[TEXT — start]

Are `cabal2nix` or `haskell.nix` necessary, or can I just use `ghc` with `make` or a shell script?

Hi everyone,

I’m a nix user who’s interested in working a bit more with Haskell. I’ve used stack in the past, but now that I’ve switched to NixOS, I’d rather use nix to manage my projects and dependencies than any language-specific tool.

To my understanding, cabal2nix and haskell.nix exist for helping users of cabal and stack integrate with nix. If I’m migrating an existing project, that seems awesome, but is there any reason to use those programs if I’m starting with nix from scratch? I’m tempted to put the following code in shell.nix like so:

let 
  customGhc = pkgs.haskellPackages.ghcWithPackages (pkgs: with pkgs; [
    haskell-say
  ]);
in
pkgs.mkShell {
  buildInputs = [
    customGhc
    # Other dependencies here
  ];
}

From there, I would just use a script to invoke ghc from the command line. Why is this a bad idea? I would appreciate any advice.

3 Likes

What you’ve got here will work for a simple code base or a single Haskell file, but it would likely get annoying with a big project, multiple modules, multiple libraries, etc.

Most Haskell developers like to do day-to-day development with tools like cabal, stack, ghcid, HLS, etc.

In Super-Simple Haskell Development with Nix - #3 by cdepillabout I outline a couple different approaches for Haskell+Nix that you might want to checkout if you start to hit the limits of calling GHC directly.

1 Like

Yea, it’s easy enough for simple cases. But as soon as you start having different derivations that depend on each other, you’re going to essentially find yourself re-implementing Cabal in Nix (which, granted, sounds like an interesting project idea).

[TEXT — finish]
[DATA FOR REVIEW — start]

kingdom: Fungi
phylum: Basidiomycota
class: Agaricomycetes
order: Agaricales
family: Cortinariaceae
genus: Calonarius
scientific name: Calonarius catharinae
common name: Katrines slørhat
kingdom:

[DATA FOR REVIEW — finish]
[DATA FOR REVIEW — start]

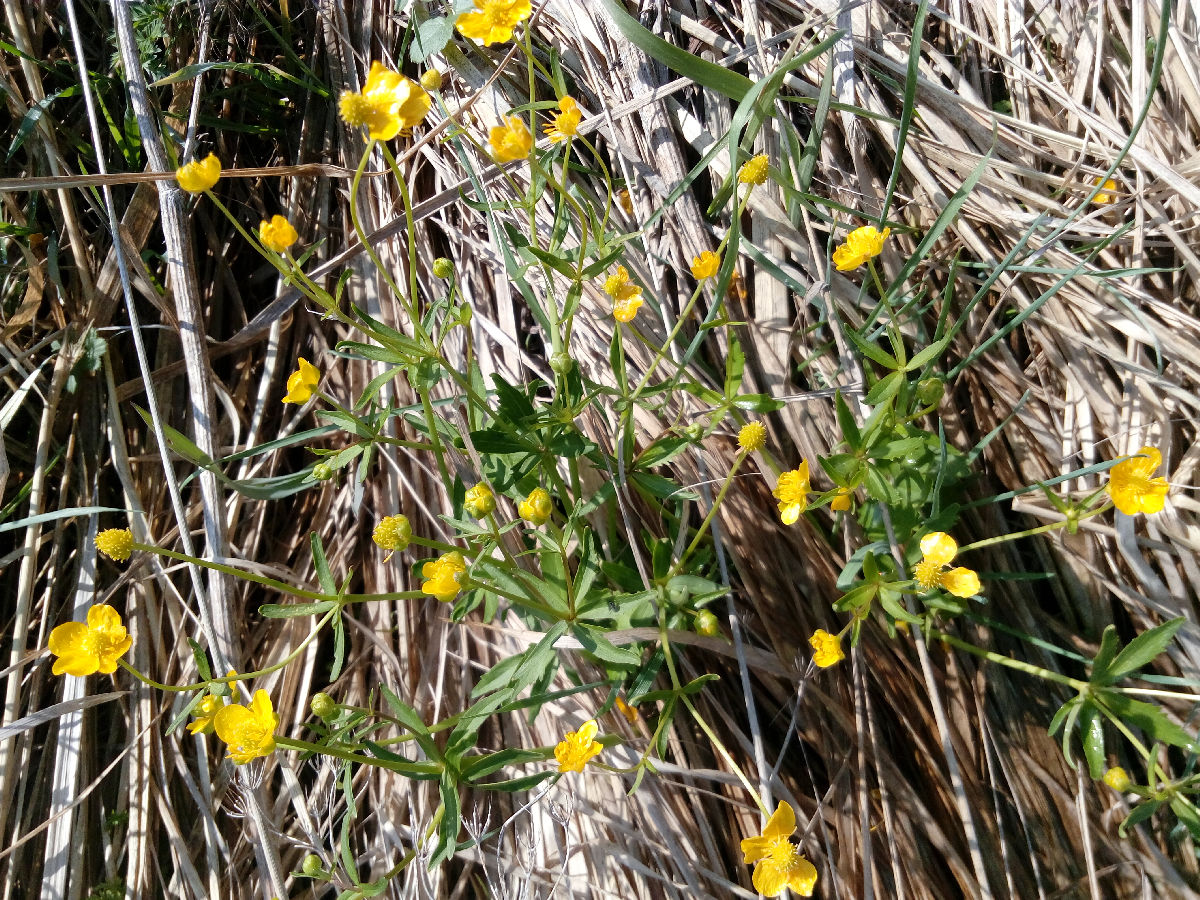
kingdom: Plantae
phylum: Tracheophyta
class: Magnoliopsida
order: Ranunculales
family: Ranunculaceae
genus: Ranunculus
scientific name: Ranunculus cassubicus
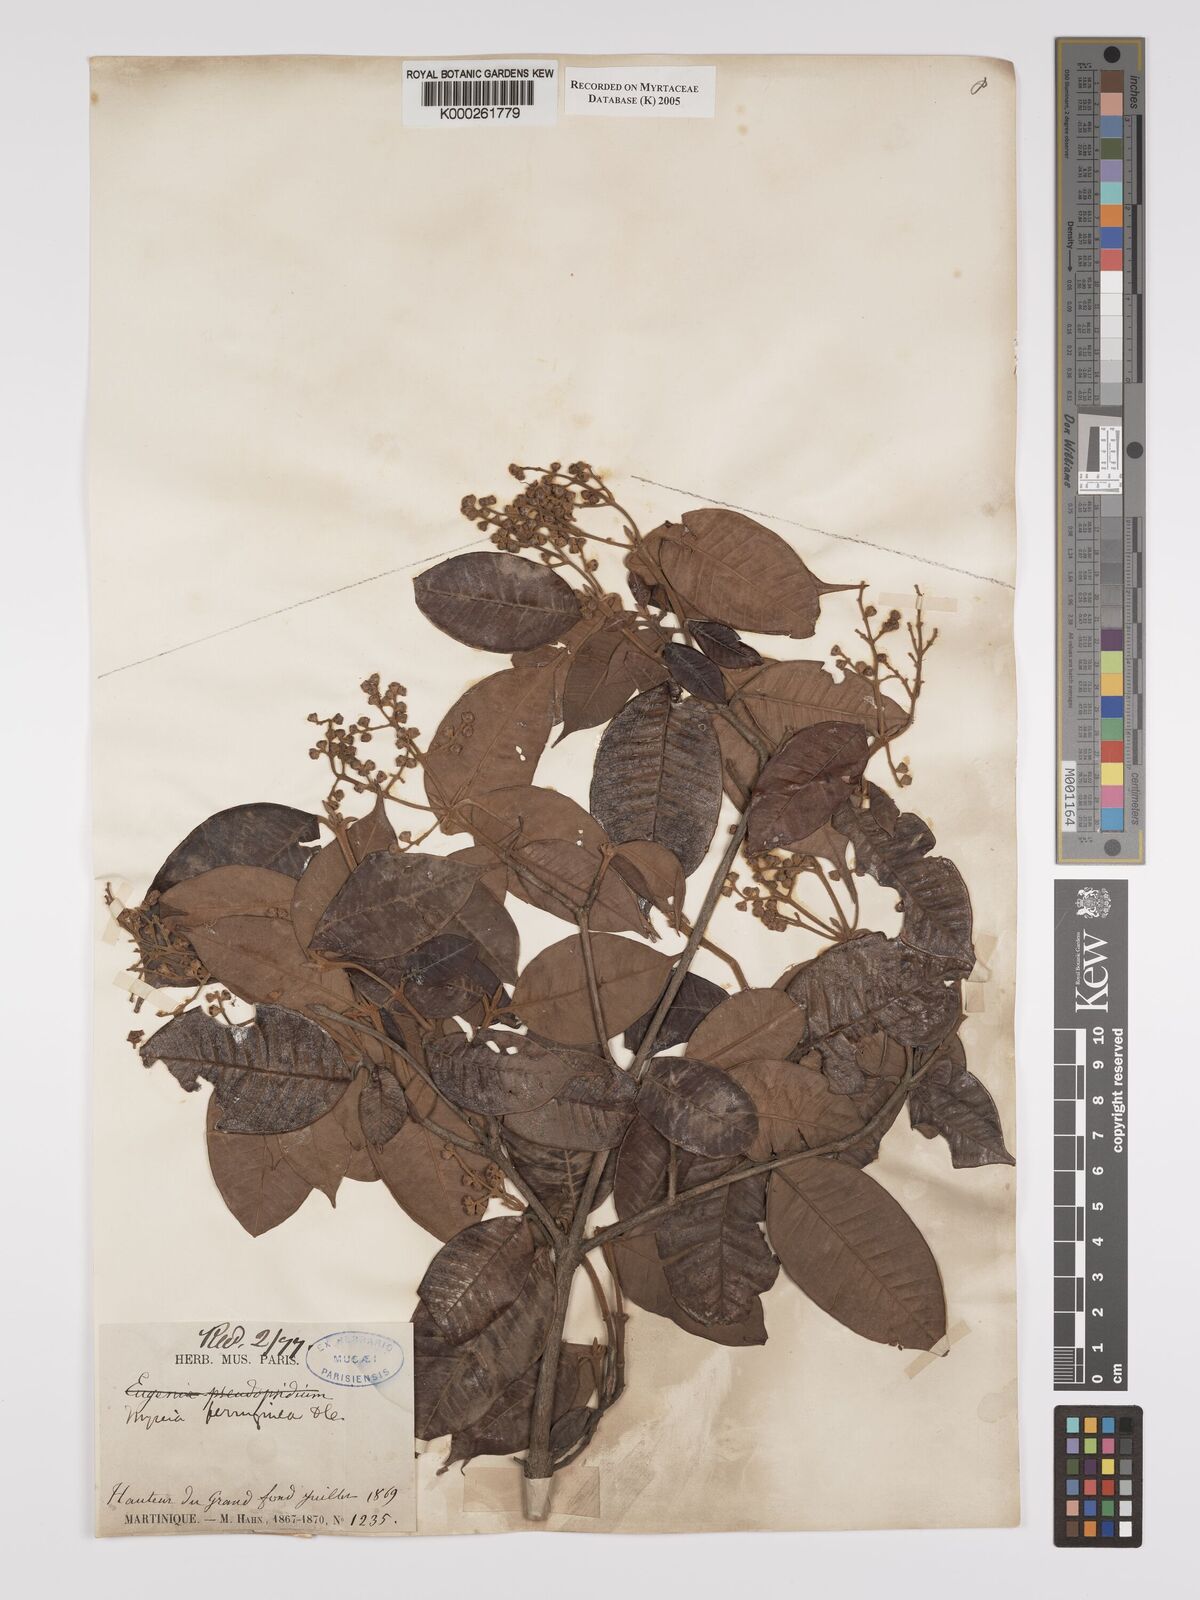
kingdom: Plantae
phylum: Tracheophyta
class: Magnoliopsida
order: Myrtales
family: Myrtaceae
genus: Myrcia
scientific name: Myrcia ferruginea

[DATA FOR REVIEW — finish]
[DATA FOR REVIEW — start]

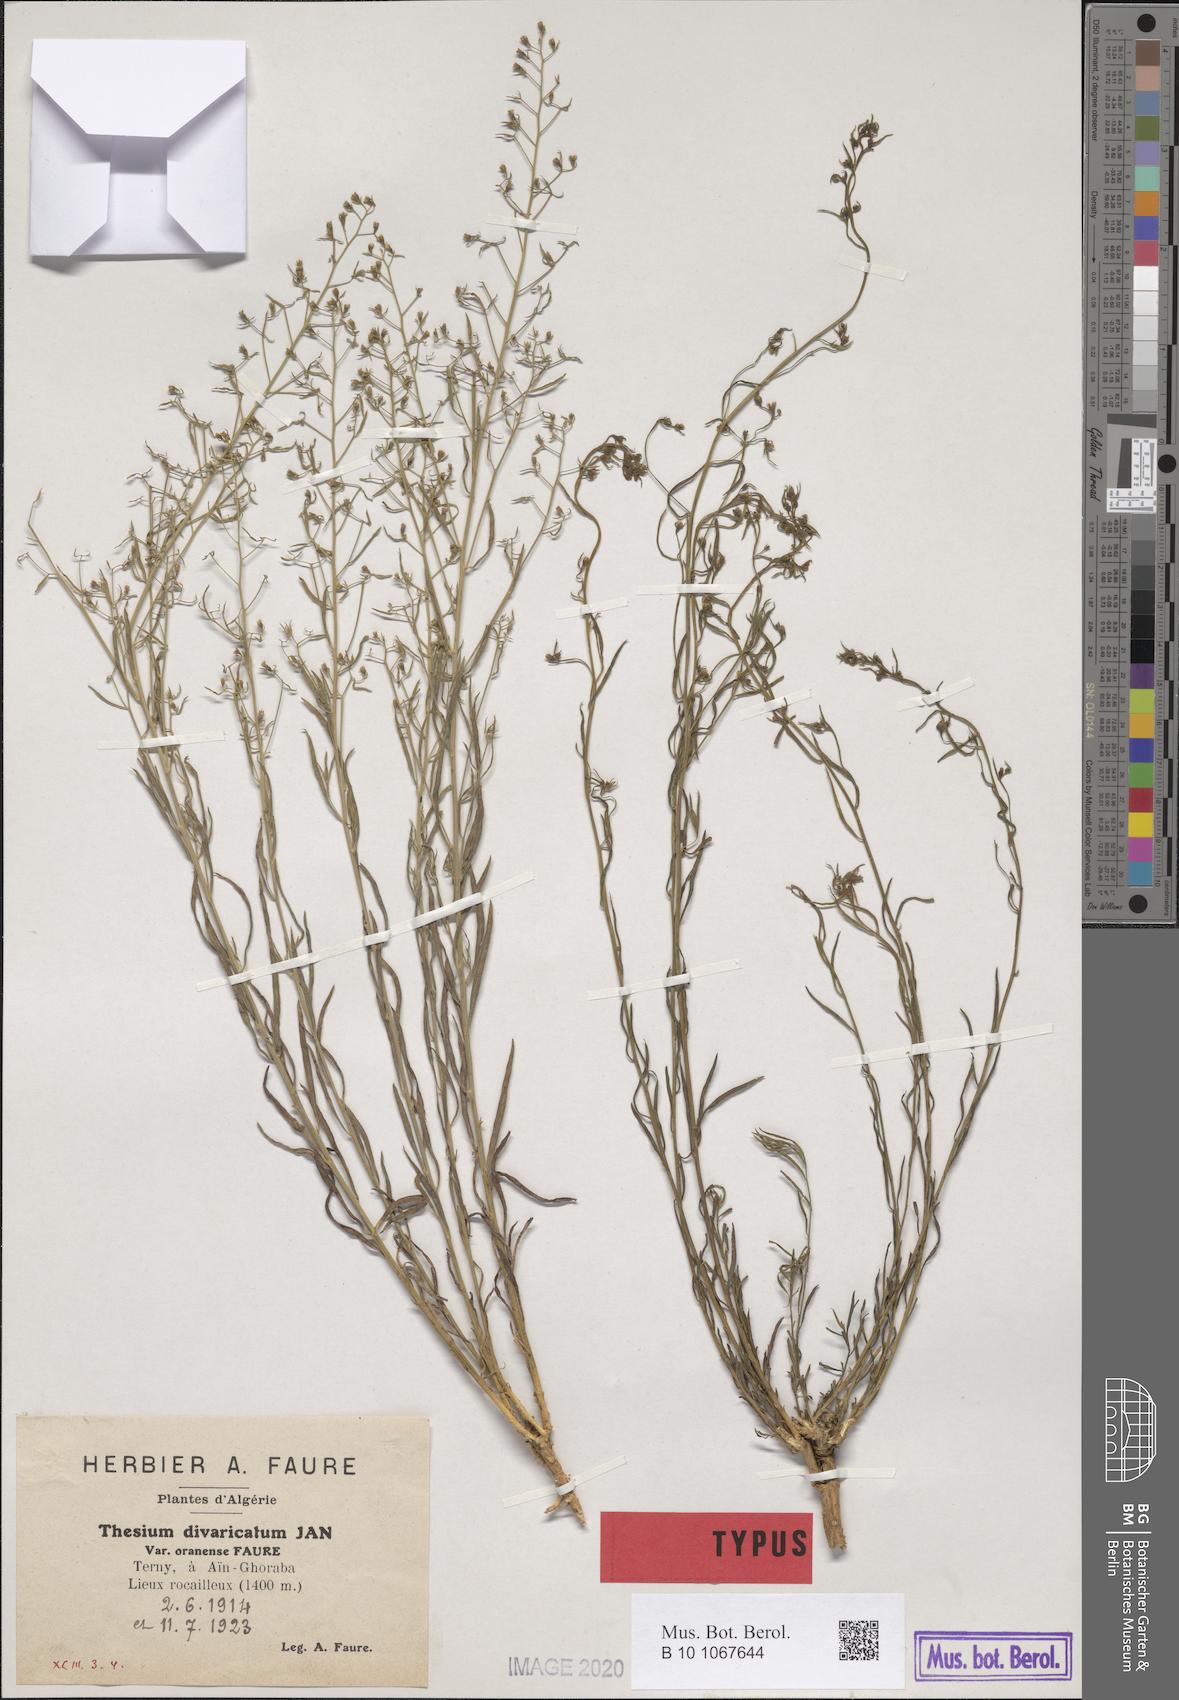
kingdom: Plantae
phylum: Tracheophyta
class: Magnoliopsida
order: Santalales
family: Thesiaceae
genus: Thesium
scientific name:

[DATA FOR REVIEW — finish]

WORK INSTRUCTION 1 ::
In the forum thread, is each of these statements true? Answer yes or no for each, and quote the exact words that decide it.
(a) The person asking has used stack before.
(b) A reply says calling GHC directly will likely become annoying in a big project with multiple libraries.
(c) The person asking wants to put the Nix code in a file named default.nix.
WORK INSTRUCTION 2 :: Transcribe the part of the forum thread starting at "What you’ve got" and ending at "calling GHC directly.".
Use only the forum thread to answer.

WRITTEN RESPONSE 1 ::
(a) Yes: "I’ve used stack in the past"
(b) Yes: "it would likely get annoying with a big project, multiple modules, multiple libraries, etc."
(c) No: "I’m tempted to put the following code in shell.nix like so"

WRITTEN RESPONSE 2 ::
What you’ve got here will work for a simple code base or a single Haskell file, but it would likely get annoying with a big project, multiple modules, multiple libraries, etc.

Most Haskell developers like to do day-to-day development with tools like cabal, stack, ghcid, HLS, etc.

In Super-Simple Haskell Development with Nix - #3 by cdepillabout I outline a couple different approaches for Haskell+Nix that you might want to checkout if you start to hit the limits of calling GHC directly.